L’8 settembre 1944 è soprattutto la data di nascita di Giuseppe Verderio, mio compagno di cordata
a partire da una primaverile domenica del 1965 - e qui non rammento il giorno
perché all’epoca non tenevo il conto delle ascensioni. Entrambi lavoravamo a
Monza, stessa ditta, reparti differenti: lui era tornitore, io fotografo
industriale. Una mattina lui mi abborda: ho
saputo che vai ad arrampicare. Io non l’ho mai fatto ma vorrei tanto provare.
Non è che una domenica mi porti con te?
Io non avevo un compagno di cordata fisso. Talvolta
arrampicavo con degli amici di Sesto San Giovanni - Luigi Dendi e Giuseppe
Camanini -, due ragazzi conosciuti in Grigna, ma il più delle volte me ne
andavo solitario, cercando sassi sperduti su cui imparare a non cadere.
La proposta del Beppe era quindi musica per le mie orecchie e subito
trovammo un accordo: io avevo una vecchia Gilera 150 e una corda da 40 metri;
lui una Lambretta 125 …e basta.
Una visita ad un negozio di Monza che teneva chiodi,
moschettoni e corde in rotolo da tagliare su misura e il gioco era fatto:
domenica si va in Grignetta. Insieme.
Ovviamente, il banco di prova non poteva che essere il
Campaniletto. All’attacco insegnai al Beppe le regole basilari su come legarsi
in cordata e su come fare sicurezza (spalla a
monte, ascella a valle e al compagno). In vetta ci si strinse la mano. La
nuova cordata era nata, ma si fece poco: il 29 aprile il Beppe m’inviava la
prima cartolina da Torino, dove era in servizio militare nell’arma dei carabinieri.
Gli risposi con una lettera in cui lo informavo che in cordata con gli amici di
Sesto SG ero salito in vetta al Nibbio, una parete che il Beppe aveva tanto desiderato.
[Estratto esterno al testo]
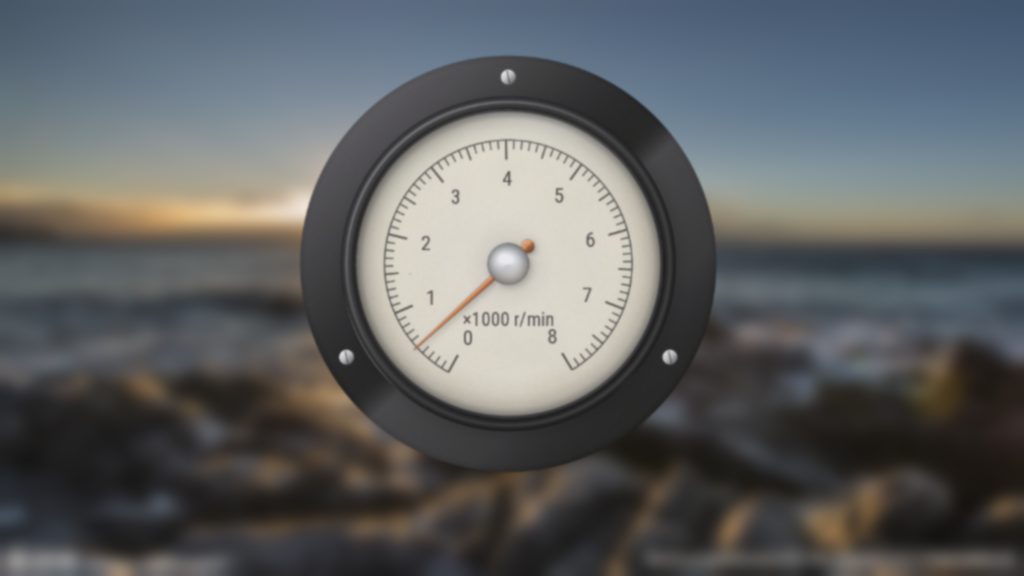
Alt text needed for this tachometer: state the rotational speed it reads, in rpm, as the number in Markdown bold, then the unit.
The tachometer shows **500** rpm
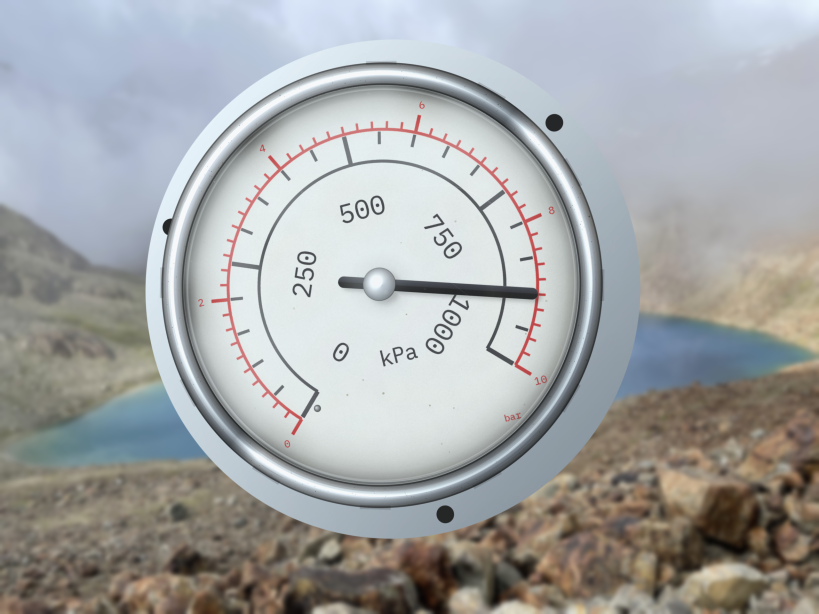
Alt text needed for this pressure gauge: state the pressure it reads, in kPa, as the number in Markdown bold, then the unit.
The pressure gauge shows **900** kPa
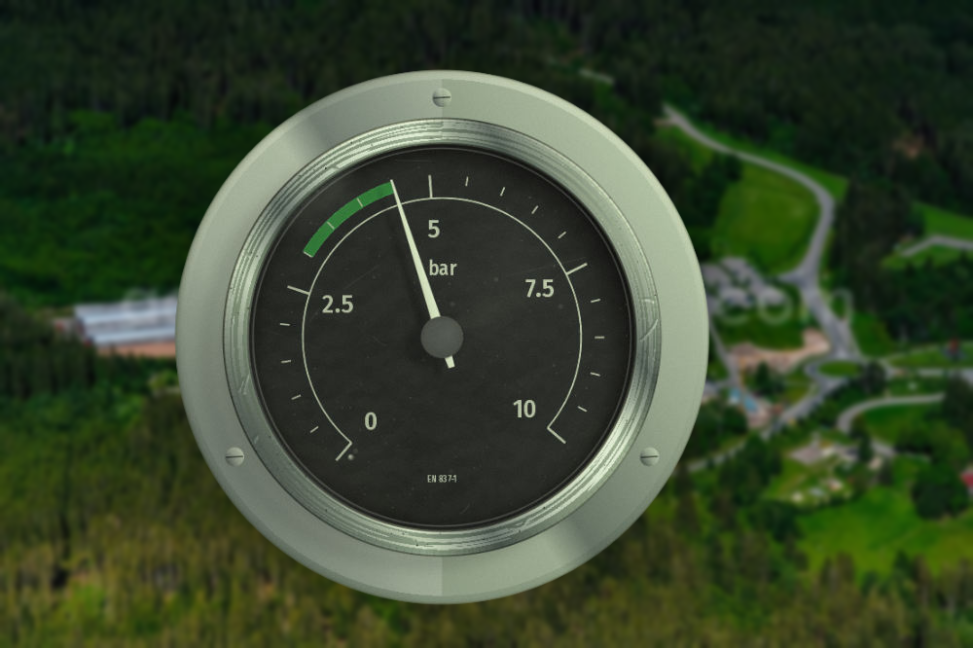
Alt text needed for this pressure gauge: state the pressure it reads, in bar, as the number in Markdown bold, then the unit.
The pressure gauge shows **4.5** bar
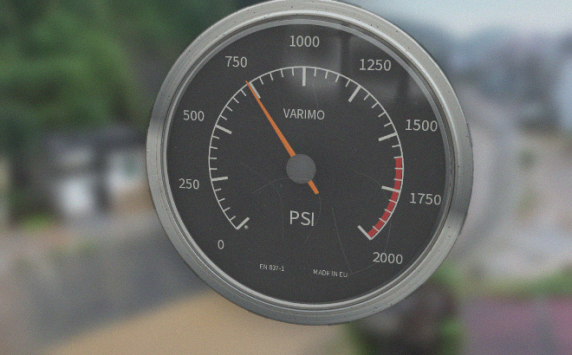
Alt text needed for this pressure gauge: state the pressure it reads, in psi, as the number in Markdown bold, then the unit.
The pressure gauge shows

Luglio 1966: Beppe ha il congedo in mano e insieme si torna
sui monti. A lui manca l’allenamento ma non certo la volontà. Per le vacanze
estive (due settimane in tutto) gli propongo di salire a Demonte, cittadina in provincia di Cuneo dove mio padre aveva
conservato delle amicizie risalenti al tempo della guerra contro la Francia - e
dove io avevo stretto amicizia con alcuni giovani della mia età (avevo 19 anni,
20 a novembre).
Gilera e Lambretta sotto il culo, zaino con corda, chiodi e
martello in spalla …e via, stavolta in compagnia di Luigi, il fratello più
giovane del Beppe.
Dei ragazzi di Marsiglia in vacanza alla frazione
Cornaletto di Demonte ci mostrarono una parete dall’aspetto strano: tondeggiante
e con una grotta in basso, ricoperta
da uno strato gessoso nella parte superiore. Decidiamo di metterci le mani sopra.
L’attacco è nel vuoto, sopra pare una saponetta, ma chiodo dopo chiodo m’innalzo. Abbiamo ripreso a fare cordata.
Una gelida giornata di fine dicembre del 1968 ci
vede attendati ai piedi della parete della Medale, sopra Lecco. Intendo esplorare se a
destra della via aperta da Cassin e Boga vi è una possibilità di salita. Salgo
alcuni tiri di corda - ricordo di aver messo un solo chiodo, non indispensabile
- fino ad arrivare ad un’erbosa cengia (si vede nella foto 31). Sopra di noi la parete prende a
strapiombare. Il freddo è cane - e il Beppe pagherà caro l’essersi dimenticato
di mettere l’antigelo nel radiatore della sua Seicento. Un chiodo di sicurezza,
che ci servirà per calarci in corda doppia, ed eccoci seduti a rimirare il
mondo da questo nido d’aquila. Tolgo il formaggio (francese) dallo zaino e facciamo
colazione. Torneremo quando farà più caldo per finire la nostra via, ci diciamo.
Non sarà così. Il Beppe muore il 2 marzo 1969, cadendo dalla
vetta della Medale mentre eravamo sul facile sentiero di discesa.